Bien évidemment des objectifs plus spécifiques peuvent être formulés par les politiques urbaines pour des places bien particulières. La place principale de l’hôtel de ville dans l’hyper-centre citadin pose des enjeux de symbolique urbaine bien supérieurs à ceux d’une quelconque place de quartier. Une place de marché ne pose pas les mêmes enjeux d’urbanisme commercial qu’une place servant essentiellement d’interface à un établissement scolaire, renvoyant à des niveaux bien différents de viabilité commerciale. Certaines places peuvent avoir un rôle bien particulier dans l’économie touristique d’une ville et/ou dans la préservation de son patrimoine. Les places servant d’interface aux grandes gares ferroviaires doivent permette l’écoulement rapide d’importants flux de piétons et assurer à la fois l’interface ente la ville et la gare et celle entre le système ferroviaire et d’autre systèmes de transports (notamment les réseaux des transports publics urbains). Cependant, les objectifs plus spécifiques se rajoutent, caractérisent et modifient à la marge les quatre objectifs généraux, sans s’y substituer.

Guidés par ces éléments d’évaluation, il devient alors possible d’apprécier positivement ou négativement le fonctionnement d'un système place donné. Et cela peut concerner un élément particulier du système ou bien un enchainement de phénomènes observés se renforçant ou s’affaiblissant mutuellement. Dès lors, nous pouvons mettre en exergue les principaux atouts et faiblesses de chaque système place et, en se projetant vers le future, les principales opportunités et menaces en ce qui concerne la poursuite des quatre grands objectifs qui sont propres à toute place urbaine.
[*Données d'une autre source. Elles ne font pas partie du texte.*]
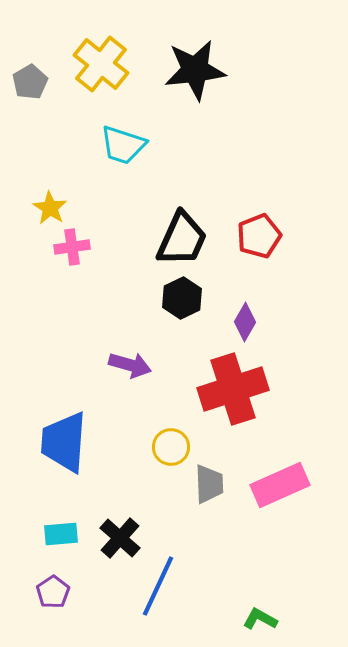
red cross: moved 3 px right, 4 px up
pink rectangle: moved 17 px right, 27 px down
Un tableau récapitulatif peut résumer les points de force, les faiblesses, les opportunités et les menaces, ainsi que les suggestions et les erreurs à éviter pour la place étudié. Dans le diagnostic des places urbaines il sera opportun de structures ce tableau par les cinq grandes thématiques analysées (contexte historique, contexte urbain, composition urbaine, fonctions/usages/appropriations, perception).

 

   

Figure 6.4: Tableau du diagnostic

 

 

Les suggestions et les erreurs à éviter peuvent porter sur des éléments ayant une localisation précise au sein de la place, où peuvent constituer des indications stratégiques s’adressant à des sous-espaces plus ou moins bien délimités (l’ensemble du quartier autour de la place ou une partie de ceci, un bâtiment particulier autour de la place ou quelques bâtiments sans qu’il soit spécifié leur localisation précise, etc.). Dans la mesure du possible, ces préconisations trouveront une représentation spatiale dans la forme d’un croquis (cfr, section…) capable d’orienter le développement successif d’un plan d’aménagement de la place.